**WHAT TO DO:** Since the copy must hold text only, transcribe the data below exactly and omit the images.

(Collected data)
>>>
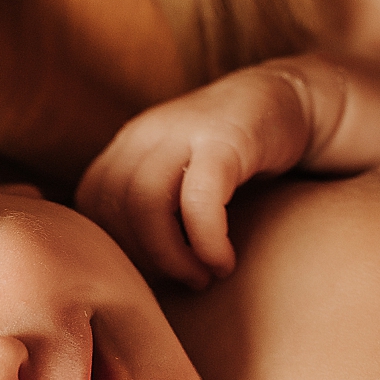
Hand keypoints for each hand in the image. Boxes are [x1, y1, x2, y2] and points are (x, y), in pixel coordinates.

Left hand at [76, 63, 315, 288]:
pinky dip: (207, 241)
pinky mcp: (224, 139)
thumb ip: (149, 210)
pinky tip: (224, 261)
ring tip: (202, 277)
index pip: (91, 204)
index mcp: (126, 146)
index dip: (116, 248)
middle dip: (143, 259)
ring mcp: (181, 131)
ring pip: (146, 202)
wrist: (288, 98)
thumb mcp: (178, 177)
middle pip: (113, 206)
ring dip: (171, 256)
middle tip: (181, 282)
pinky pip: (200, 198)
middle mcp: (145, 135)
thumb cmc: (231, 158)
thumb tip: (129, 277)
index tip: (153, 274)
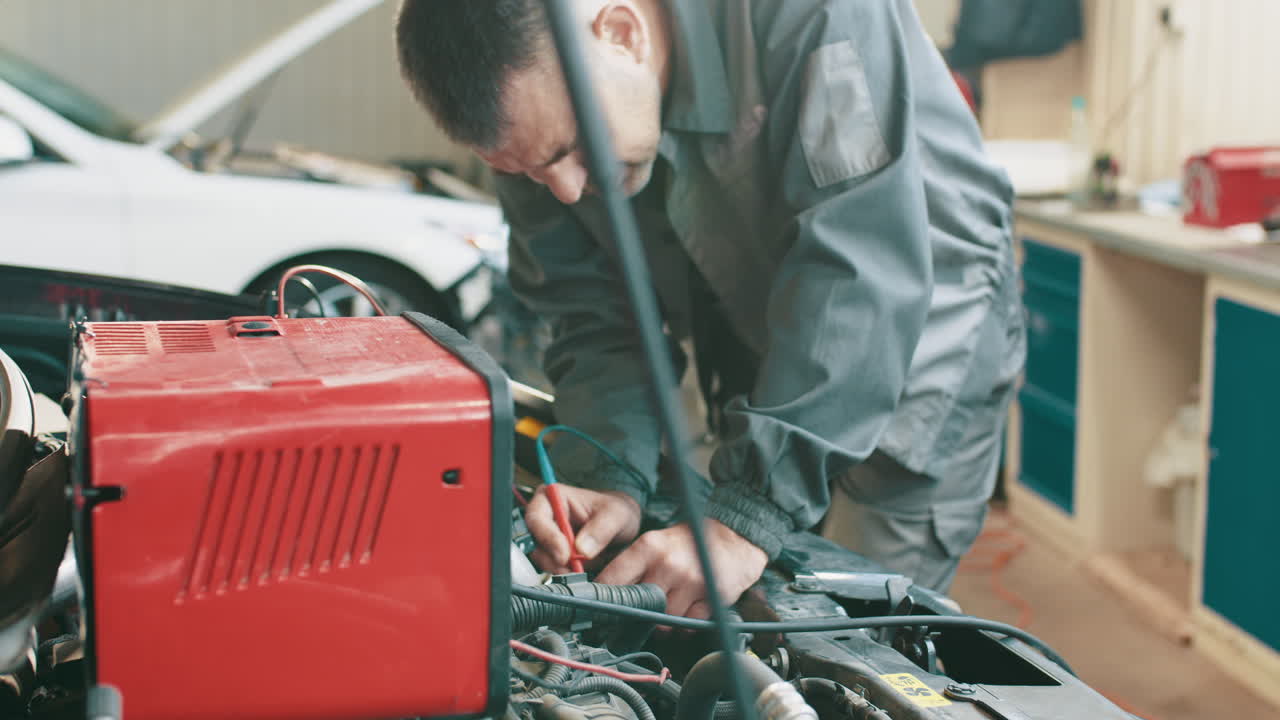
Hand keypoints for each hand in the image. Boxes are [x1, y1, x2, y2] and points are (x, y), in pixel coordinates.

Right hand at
<<<
**REPLY TO THE EXERCISE:**
Hand keypoints for each hand in the image. Boxes are [x1, y1, x2, y2] and points are (x, y), in pixel coordinates.

Left hand at [76, 63, 315, 288]:
pinky dip: (207, 241)
pinky mcp: (224, 139)
thumb ip: (149, 210)
pinky tip: (224, 261)
ring tip: (202, 277)
index pip: (91, 204)
index mcp: (126, 146)
index dip: (116, 248)
middle dip: (143, 259)
ring mcp: (181, 131)
ring pip: (146, 202)
wrist: (288, 98)
thumb mcp: (178, 177)
middle pip: (113, 206)
ring dip: (171, 256)
middle tip: (181, 282)
pinky pip: (200, 198)
middle mcp: (145, 135)
thumb cmc: (231, 158)
thumb tip: (129, 277)
index tip: (153, 274)
Hand keypoints for each hand in the image. Boxes are [x1, y1, x2, y2] and points are (x, y), in pixel coordinates.

Right hand at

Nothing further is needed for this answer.